*The task*. Down to the last word, output the records below, skipping any images.

*Listed entries*.

○ ○ ○ ○ ○ ○ ○

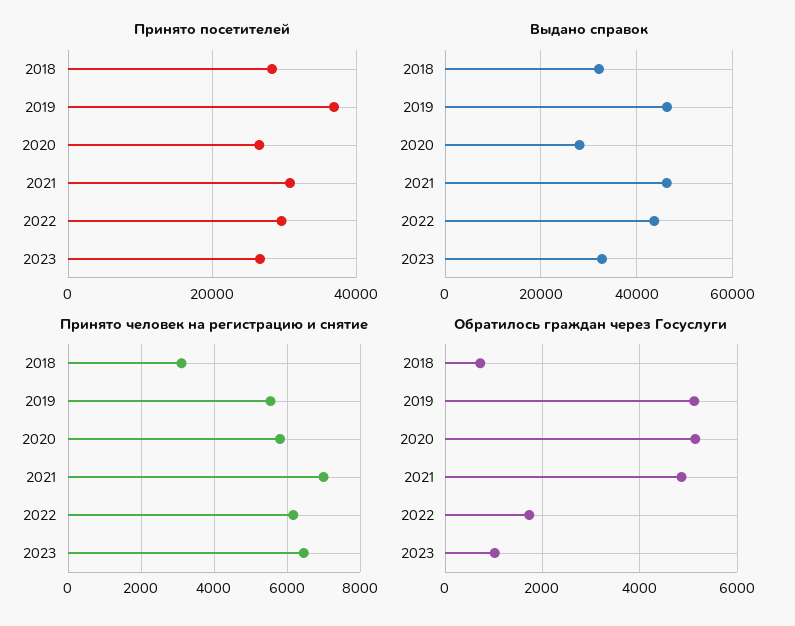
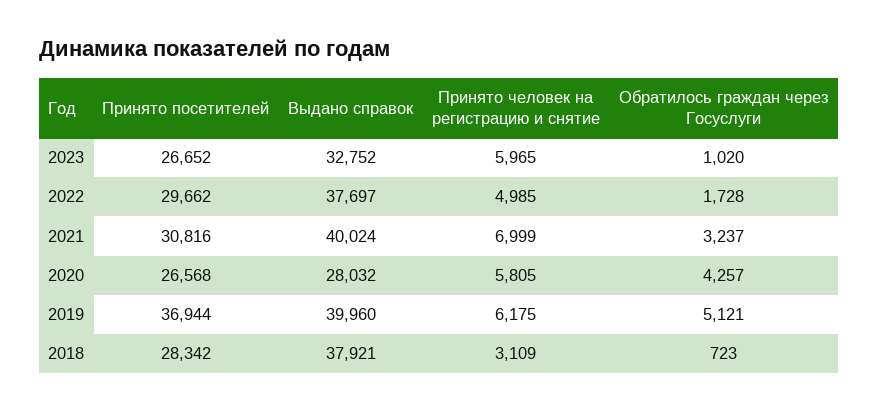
  {
    "Принято посетителей": {
      "2018": 28342,
      "2019": 36944,
      "2020": 26568,
      "2021": 30816,
      "2022": 29662,
      "2023": 26652
    },
    "Выдано справок": {
-     "2018": 32000,
+     "2018": 37921,
-     "2019": 46000,
+     "2019": 39960,
      "2020": 28032,
-     "2021": 46000,
+     "2021": 40024,
-     "2022": 44000,
+     "2022": 37697,
      "2023": 32752
    },
    "Принято человек на регистрацию и снятие": {
      "2018": 3109,
-     "2019": 5600,
+     "2019": 6175,
      "2020": 5805,
      "2021": 6999,
-     "2022": 6200,
+     "2022": 4985,
-     "2023": 6400
+     "2023": 5965
    },
    "Обратилось граждан через Госуслуги": {
      "2018": 723,
      "2019": 5121,
-     "2020": 5200,
+     "2020": 4257,
-     "2021": 4800,
+     "2021": 3237,
      "2022": 1728,
      "2023": 1020
    }
  }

○ ○ ○ ○ ○ ○ ○

*Response for this exercise*.
  {
    "Принято посетителей": {
      "2018": 28342,
      "2019": 36944,
      "2020": 26568,
      "2021": 30816,
      "2022": 29662,
      "2023": 26652
    },
    "Выдано справок": {
-     "2018": 32000,
+     "2018": 37921,
-     "2019": 46000,
+     "2019": 39960,
      "2020": 28032,
-     "2021": 46000,
+     "2021": 40024,
-     "2022": 44000,
+     "2022": 37697,
      "2023": 32752
    },
    "Принято человек на регистрацию и снятие": {
      "2018": 3109,
-     "2019": 5600,
+     "2019": 6175,
      "2020": 5805,
      "2021": 6999,
-     "2022": 6200,
+     "2022": 4985,
-     "2023": 6400
+     "2023": 5965
    },
    "Обратилось граждан через Госуслуги": {
      "2018": 723,
      "2019": 5121,
-     "2020": 5200,
+     "2020": 4257,
-     "2021": 4800,
+     "2021": 3237,
      "2022": 1728,
      "2023": 1020
    }
  }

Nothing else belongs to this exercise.